→ Assignment:
Look through the data and write out every line with the word "банковские" in it.
↓↓↓
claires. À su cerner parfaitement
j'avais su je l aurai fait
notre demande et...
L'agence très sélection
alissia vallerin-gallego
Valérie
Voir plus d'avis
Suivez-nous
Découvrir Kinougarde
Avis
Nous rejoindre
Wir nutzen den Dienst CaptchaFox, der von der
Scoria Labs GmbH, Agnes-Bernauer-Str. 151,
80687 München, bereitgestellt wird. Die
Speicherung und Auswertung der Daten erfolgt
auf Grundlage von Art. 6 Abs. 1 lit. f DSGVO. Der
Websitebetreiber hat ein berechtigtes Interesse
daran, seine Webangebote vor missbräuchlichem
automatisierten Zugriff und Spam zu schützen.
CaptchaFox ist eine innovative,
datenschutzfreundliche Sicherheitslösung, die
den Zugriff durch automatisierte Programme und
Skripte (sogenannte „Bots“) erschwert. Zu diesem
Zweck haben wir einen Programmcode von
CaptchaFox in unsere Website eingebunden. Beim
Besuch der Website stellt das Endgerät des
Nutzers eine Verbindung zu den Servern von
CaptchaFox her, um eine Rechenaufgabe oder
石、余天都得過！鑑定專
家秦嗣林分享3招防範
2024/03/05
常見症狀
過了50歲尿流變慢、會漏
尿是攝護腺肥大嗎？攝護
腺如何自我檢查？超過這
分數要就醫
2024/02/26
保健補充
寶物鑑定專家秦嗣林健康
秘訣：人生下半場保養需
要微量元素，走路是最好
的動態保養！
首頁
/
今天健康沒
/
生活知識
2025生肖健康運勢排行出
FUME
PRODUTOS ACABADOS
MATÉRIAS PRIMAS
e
↑↑↑
↓↓↓
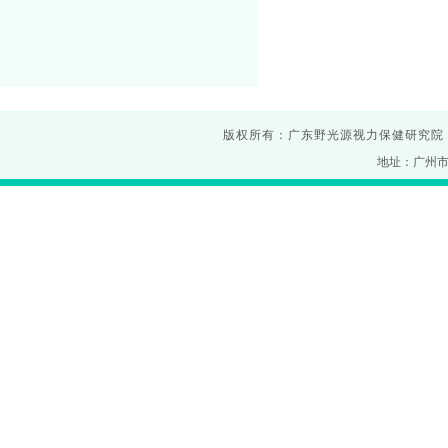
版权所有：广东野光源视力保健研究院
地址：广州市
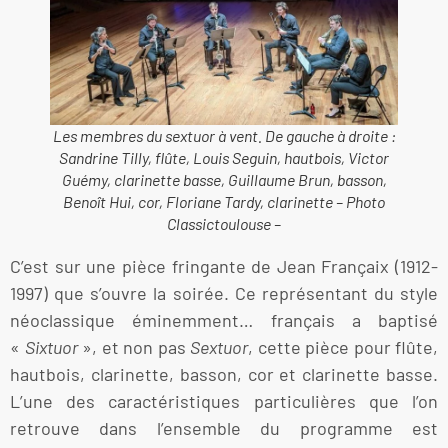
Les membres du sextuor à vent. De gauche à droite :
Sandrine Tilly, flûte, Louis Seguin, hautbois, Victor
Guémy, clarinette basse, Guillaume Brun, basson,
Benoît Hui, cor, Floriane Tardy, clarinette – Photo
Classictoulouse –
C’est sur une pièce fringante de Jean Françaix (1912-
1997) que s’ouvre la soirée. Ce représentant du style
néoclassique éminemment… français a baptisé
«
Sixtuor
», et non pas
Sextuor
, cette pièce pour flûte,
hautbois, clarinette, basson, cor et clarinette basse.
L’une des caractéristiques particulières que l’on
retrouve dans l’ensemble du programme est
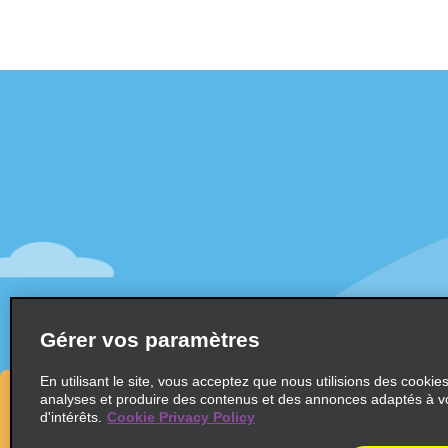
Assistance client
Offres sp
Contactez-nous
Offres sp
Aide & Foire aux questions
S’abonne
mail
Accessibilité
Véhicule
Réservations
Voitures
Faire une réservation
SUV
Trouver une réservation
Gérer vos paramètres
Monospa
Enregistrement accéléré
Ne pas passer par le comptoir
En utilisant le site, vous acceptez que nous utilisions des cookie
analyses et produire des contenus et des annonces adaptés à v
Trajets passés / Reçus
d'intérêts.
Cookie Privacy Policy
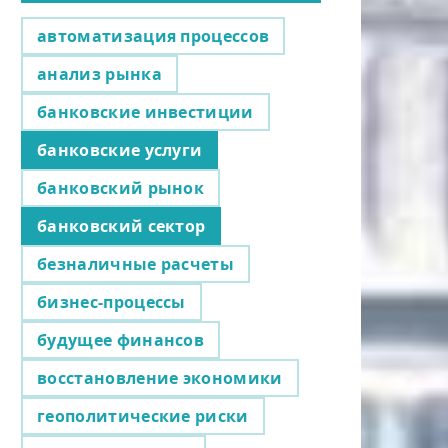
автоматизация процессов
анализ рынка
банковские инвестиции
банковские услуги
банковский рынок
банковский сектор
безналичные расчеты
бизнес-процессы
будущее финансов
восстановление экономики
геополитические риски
↑↑↑
→ Reply to the exercise:
банковские инвестиции
банковские услуги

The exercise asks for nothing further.